◆ **Exercise aim**:
Find "thumb cmc: (288, 340)" below and begin at its line; stop after the line with "ring pip: (1164, 1011)". Output those lines exactly, without pictures.

◆ **Records to use**:
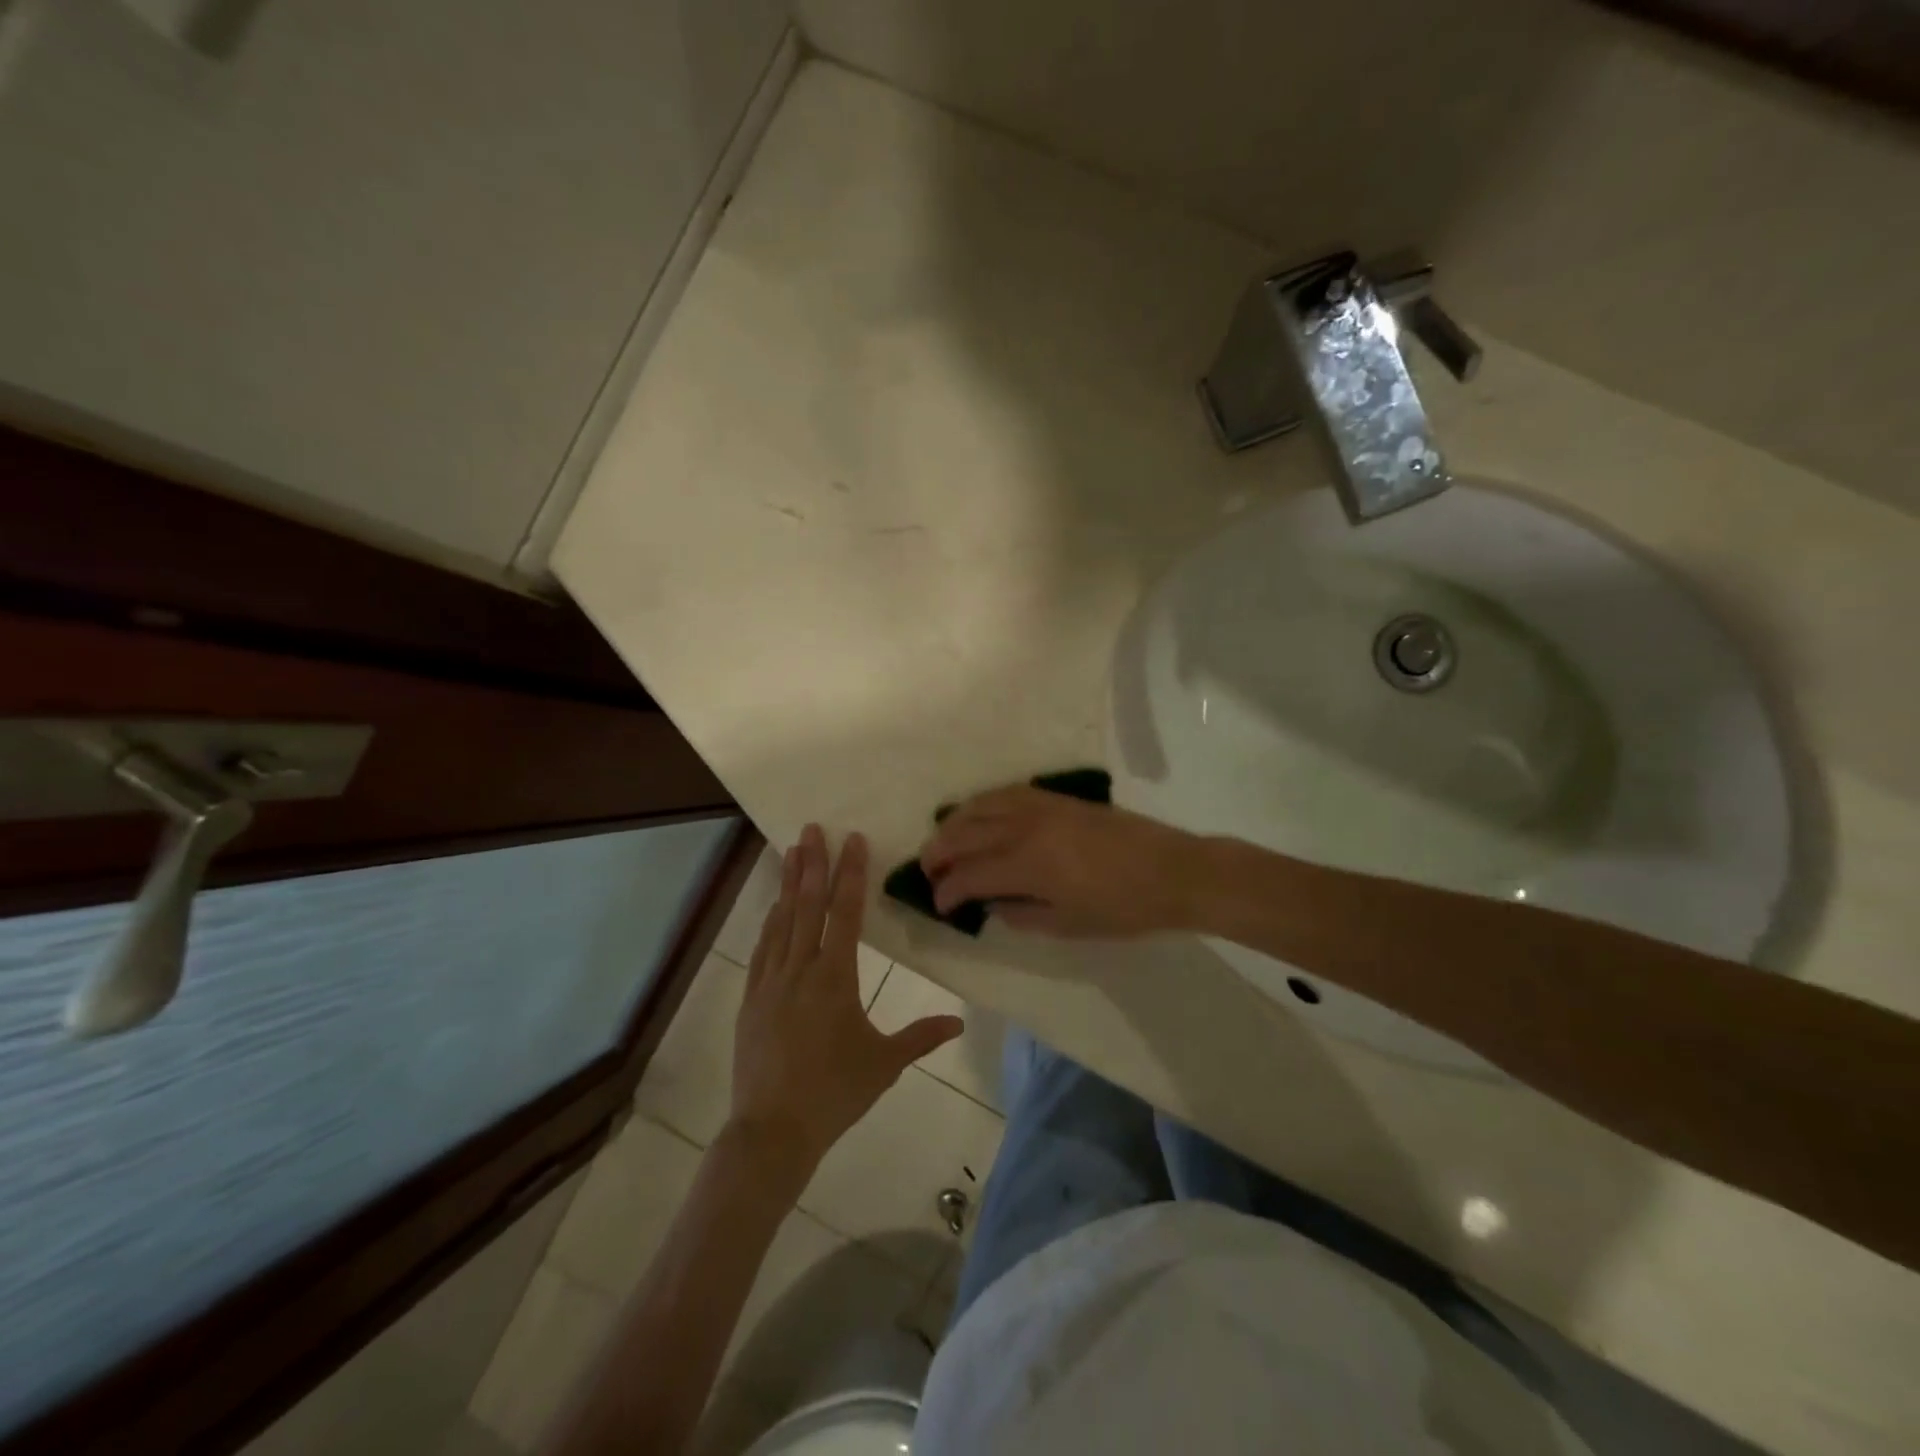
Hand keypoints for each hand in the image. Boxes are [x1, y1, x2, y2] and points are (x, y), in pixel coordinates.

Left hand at [729, 825, 964, 1184]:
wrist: (772, 1131)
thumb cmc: (835, 1093)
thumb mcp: (885, 1064)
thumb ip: (922, 1037)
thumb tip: (960, 1021)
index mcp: (835, 979)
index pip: (845, 914)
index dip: (850, 874)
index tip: (852, 840)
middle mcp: (801, 970)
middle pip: (808, 906)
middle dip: (812, 864)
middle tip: (812, 828)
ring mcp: (771, 982)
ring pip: (782, 921)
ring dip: (788, 884)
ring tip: (791, 851)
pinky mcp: (751, 999)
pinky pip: (763, 949)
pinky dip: (770, 922)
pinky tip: (774, 907)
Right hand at [920, 785, 1205, 936]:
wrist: (1173, 871)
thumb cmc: (1123, 908)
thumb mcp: (1068, 925)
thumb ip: (1021, 915)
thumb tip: (992, 904)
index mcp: (1028, 865)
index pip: (970, 874)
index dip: (948, 890)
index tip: (938, 904)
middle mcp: (1025, 828)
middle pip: (966, 833)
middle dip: (939, 852)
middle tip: (928, 870)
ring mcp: (1041, 806)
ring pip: (980, 805)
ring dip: (954, 823)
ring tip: (943, 840)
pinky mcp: (1056, 797)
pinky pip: (1007, 792)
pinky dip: (983, 803)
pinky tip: (978, 814)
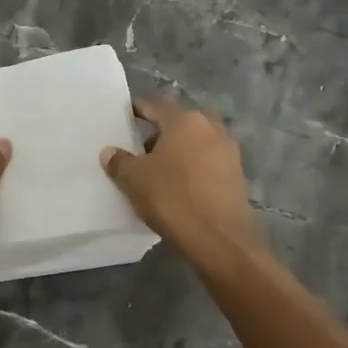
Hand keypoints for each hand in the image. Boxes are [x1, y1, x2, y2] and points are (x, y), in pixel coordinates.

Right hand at [101, 100, 261, 270]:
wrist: (220, 240)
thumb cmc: (173, 198)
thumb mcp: (134, 179)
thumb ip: (119, 161)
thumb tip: (110, 152)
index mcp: (185, 120)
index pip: (154, 107)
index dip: (136, 111)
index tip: (122, 117)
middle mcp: (211, 127)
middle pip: (177, 124)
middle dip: (157, 135)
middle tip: (137, 151)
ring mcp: (228, 151)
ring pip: (193, 144)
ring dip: (176, 153)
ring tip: (156, 172)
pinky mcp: (237, 175)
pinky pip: (206, 163)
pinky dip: (191, 169)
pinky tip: (177, 187)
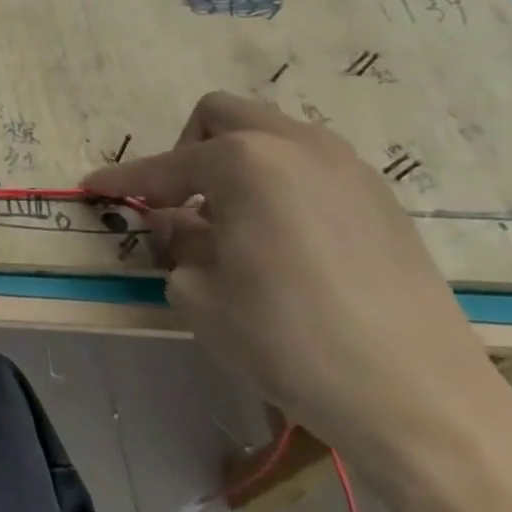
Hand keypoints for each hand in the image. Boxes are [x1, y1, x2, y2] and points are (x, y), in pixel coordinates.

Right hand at [84, 92, 511, 476]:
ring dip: (234, 163)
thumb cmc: (288, 340)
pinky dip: (276, 181)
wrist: (418, 396)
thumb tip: (175, 223)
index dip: (123, 179)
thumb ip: (176, 243)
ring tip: (228, 221)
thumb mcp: (201, 294)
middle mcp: (297, 145)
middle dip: (186, 150)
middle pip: (221, 115)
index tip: (94, 186)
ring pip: (270, 134)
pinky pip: (308, 164)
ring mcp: (347, 167)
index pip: (164, 166)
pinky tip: (277, 238)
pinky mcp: (380, 197)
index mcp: (245, 163)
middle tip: (178, 200)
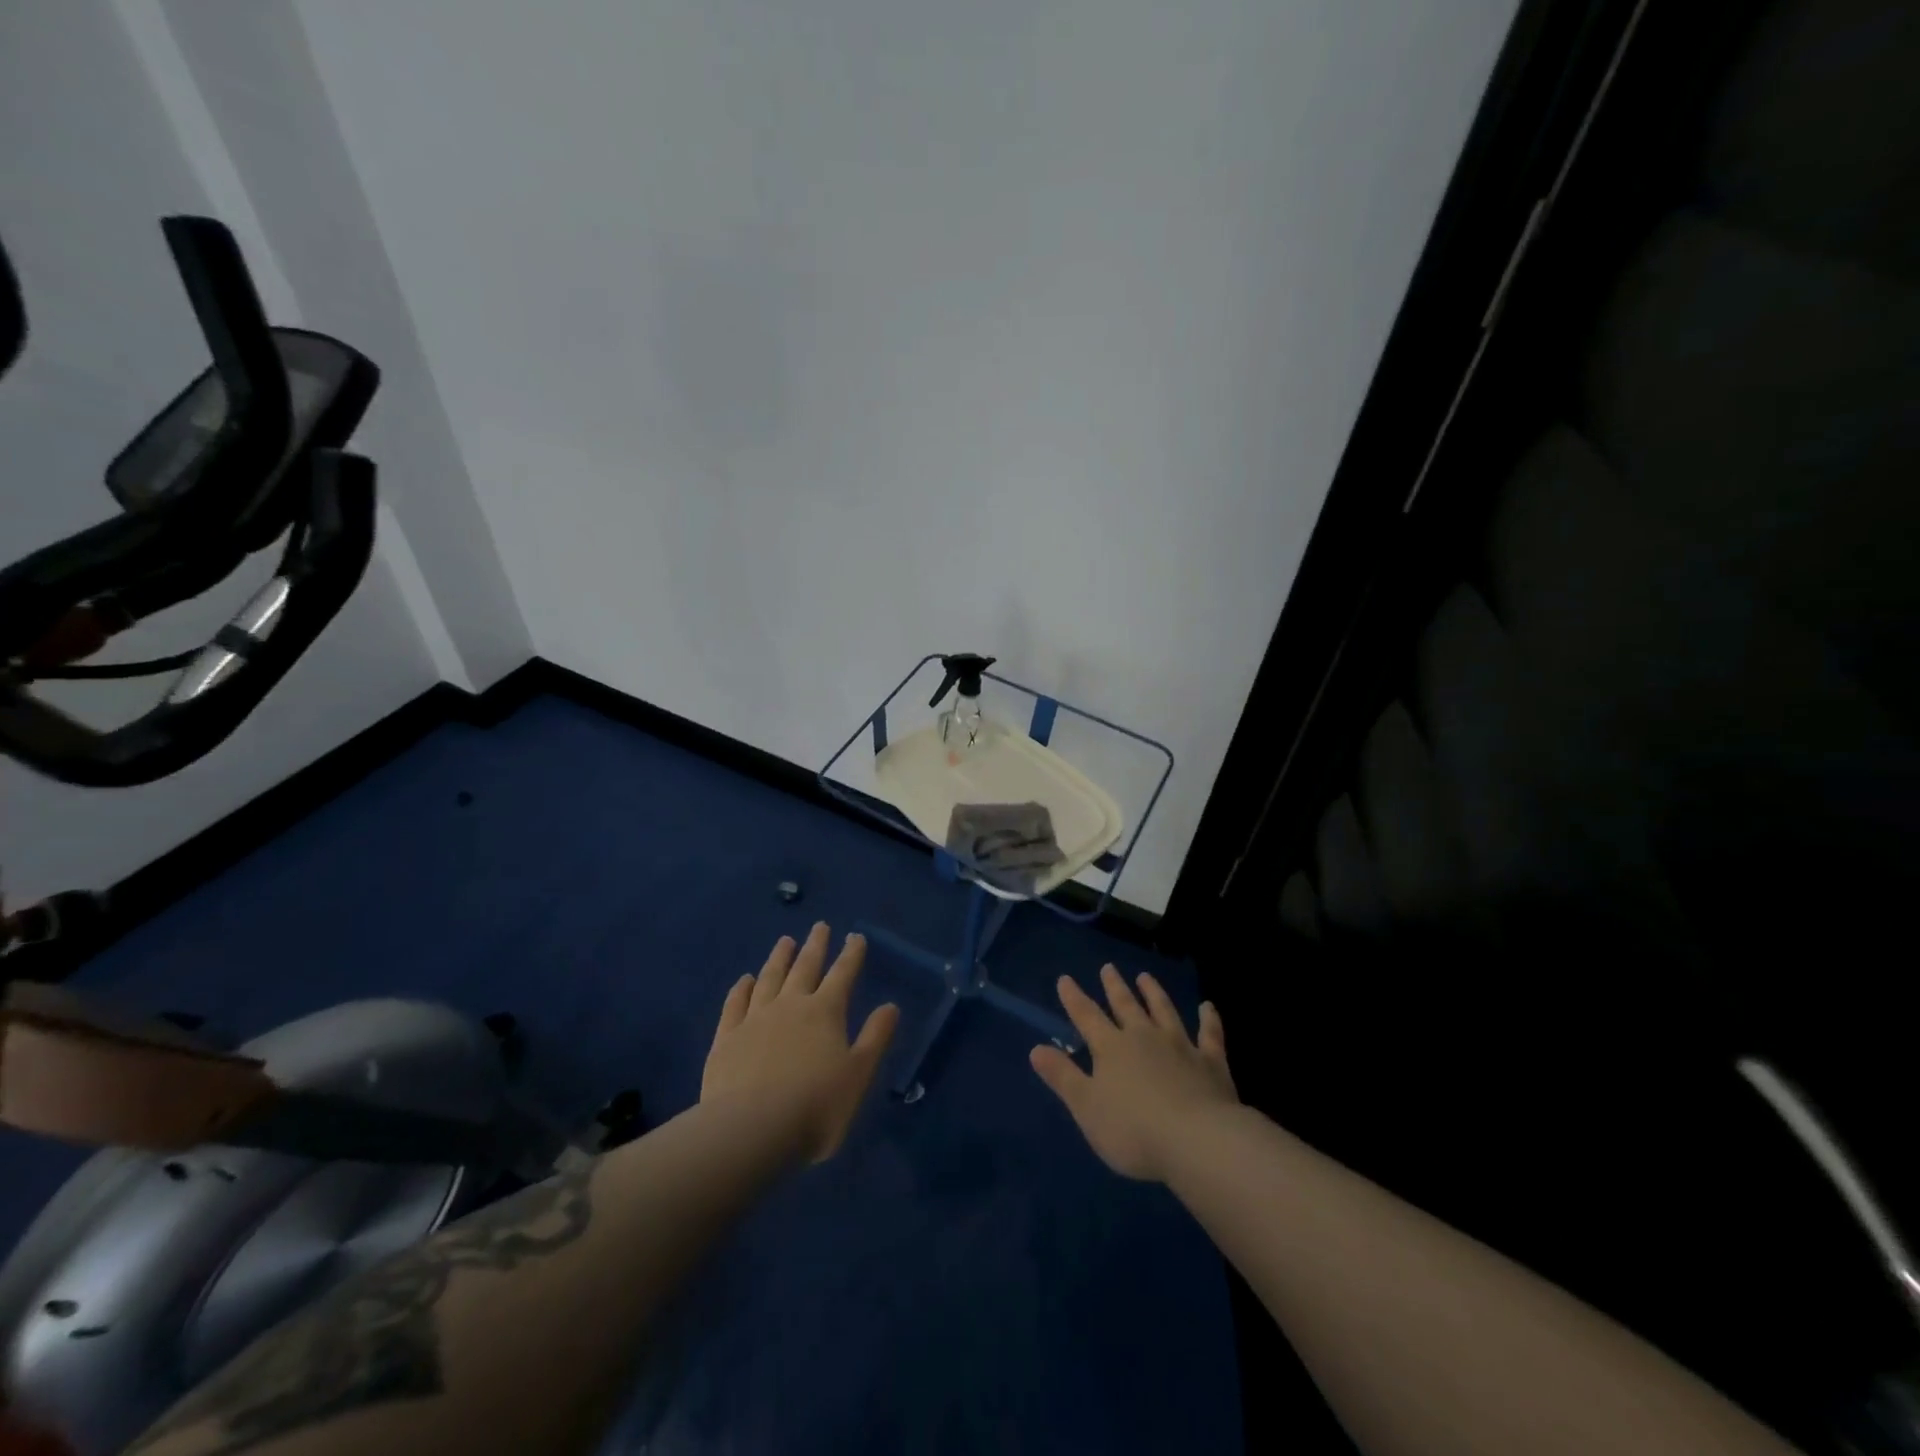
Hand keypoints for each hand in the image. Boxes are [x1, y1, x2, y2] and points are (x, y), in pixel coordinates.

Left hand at [701, 923, 899, 1163]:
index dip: (851, 955)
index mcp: (825, 1012)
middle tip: (820, 926)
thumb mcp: (858, 1075)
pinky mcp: (726, 1039)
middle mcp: (790, 1005)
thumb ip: (875, 1038)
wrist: (750, 1130)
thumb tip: (891, 1005)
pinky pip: (735, 1004)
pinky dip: (741, 988)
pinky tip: (744, 980)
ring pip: (769, 978)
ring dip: (779, 958)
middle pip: (804, 968)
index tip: (856, 936)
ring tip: (785, 941)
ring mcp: (754, 1019)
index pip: (842, 974)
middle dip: (816, 946)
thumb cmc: (815, 1106)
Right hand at [1029, 965, 1236, 1182]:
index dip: (1074, 998)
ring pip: (1164, 1011)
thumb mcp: (1086, 1107)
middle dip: (1115, 987)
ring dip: (1154, 993)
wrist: (1197, 1140)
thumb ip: (1062, 1076)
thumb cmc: (1133, 1129)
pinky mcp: (1211, 1062)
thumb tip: (1036, 1049)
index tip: (1065, 979)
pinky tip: (1208, 1007)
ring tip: (1145, 976)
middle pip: (1126, 1006)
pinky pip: (1210, 1034)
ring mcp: (1180, 1046)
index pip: (1086, 1016)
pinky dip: (1208, 1019)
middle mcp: (1144, 1037)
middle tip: (1108, 967)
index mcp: (1111, 1048)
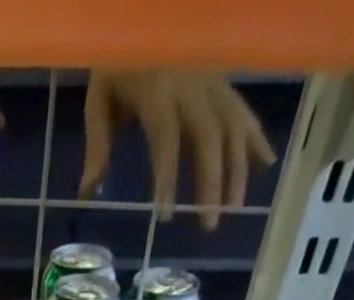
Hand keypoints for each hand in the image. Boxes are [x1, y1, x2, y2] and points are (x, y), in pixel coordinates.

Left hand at [82, 70, 274, 229]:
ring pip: (232, 126)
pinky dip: (256, 137)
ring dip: (238, 168)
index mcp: (158, 89)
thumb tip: (87, 192)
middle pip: (209, 137)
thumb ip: (97, 145)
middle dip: (212, 183)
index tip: (166, 215)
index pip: (166, 140)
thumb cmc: (117, 60)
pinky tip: (266, 164)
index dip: (167, 177)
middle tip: (209, 225)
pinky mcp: (223, 81)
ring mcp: (212, 81)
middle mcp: (192, 85)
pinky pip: (243, 110)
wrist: (146, 13)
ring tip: (235, 208)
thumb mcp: (99, 99)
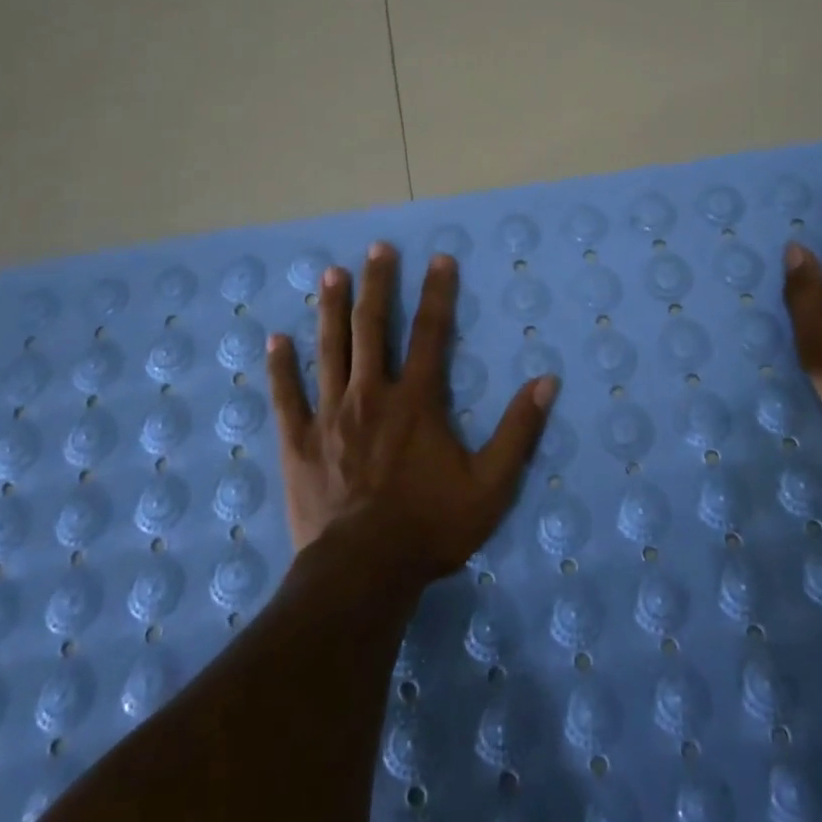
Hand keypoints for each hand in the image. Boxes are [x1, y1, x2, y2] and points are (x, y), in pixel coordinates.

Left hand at [266, 242, 558, 585]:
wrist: (364, 572)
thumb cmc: (431, 527)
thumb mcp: (491, 485)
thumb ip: (518, 431)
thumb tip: (546, 381)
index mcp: (417, 401)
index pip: (431, 333)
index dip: (438, 293)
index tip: (440, 259)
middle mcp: (371, 395)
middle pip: (373, 328)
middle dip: (377, 285)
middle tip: (377, 249)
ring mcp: (330, 415)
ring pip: (329, 350)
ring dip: (331, 309)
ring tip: (331, 273)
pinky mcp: (299, 442)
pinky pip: (287, 397)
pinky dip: (281, 367)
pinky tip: (275, 340)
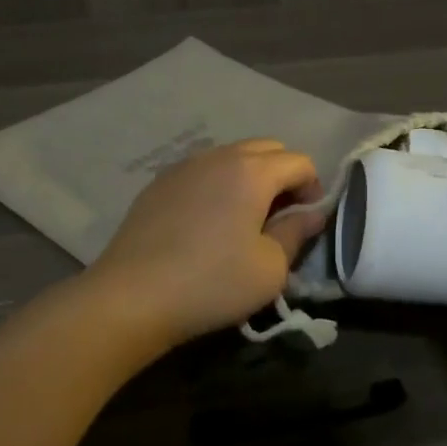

◆ **Answer to this exercise**:
thumb cmc: (288, 340)
pinky dip: (276, 181)
wrist: (418, 396)
thumb tip: (175, 223)
index dip: (123, 179)
thumb ip: (176, 243)
ring tip: (228, 221)
thumb mcp: (201, 294)
middle mcp: (297, 145)
middle dip: (186, 150)
middle pip: (221, 115)
index tip: (94, 186)
ring pip: (270, 134)
pinky pip: (308, 164)
ring mcp: (347, 167)
index pip: (164, 166)
pinky tip: (277, 238)
pinky mcp: (380, 197)
index mcp: (245, 163)
middle tip: (178, 200)
Hand keypoints for each hand in the image. Boxes are [x1, y1, x2, y2] and points are (x, y), in pixel coordinates.

Left hand at [701, 923, 899, 1163]:
index dip: (851, 955)
index mcp: (825, 1012)
middle tip: (820, 926)
thumb mcp: (858, 1075)
pinky mcp: (726, 1039)
middle mcp: (790, 1005)
thumb ip: (875, 1038)
wrist: (750, 1130)
thumb tip: (891, 1005)
pinky pip: (735, 1004)
pinky dip: (741, 988)
pinky tip: (744, 980)
ring pip: (769, 978)
ring dip: (779, 958)
middle pip: (804, 968)
index tip: (856, 936)
ring tip: (785, 941)
ring mcp: (754, 1019)
index pip: (842, 974)
middle dip: (816, 946)
thumb cmc: (815, 1106)
Right hand at [1029, 965, 1236, 1182]:
index dip: (1074, 998)
ring pip: (1164, 1011)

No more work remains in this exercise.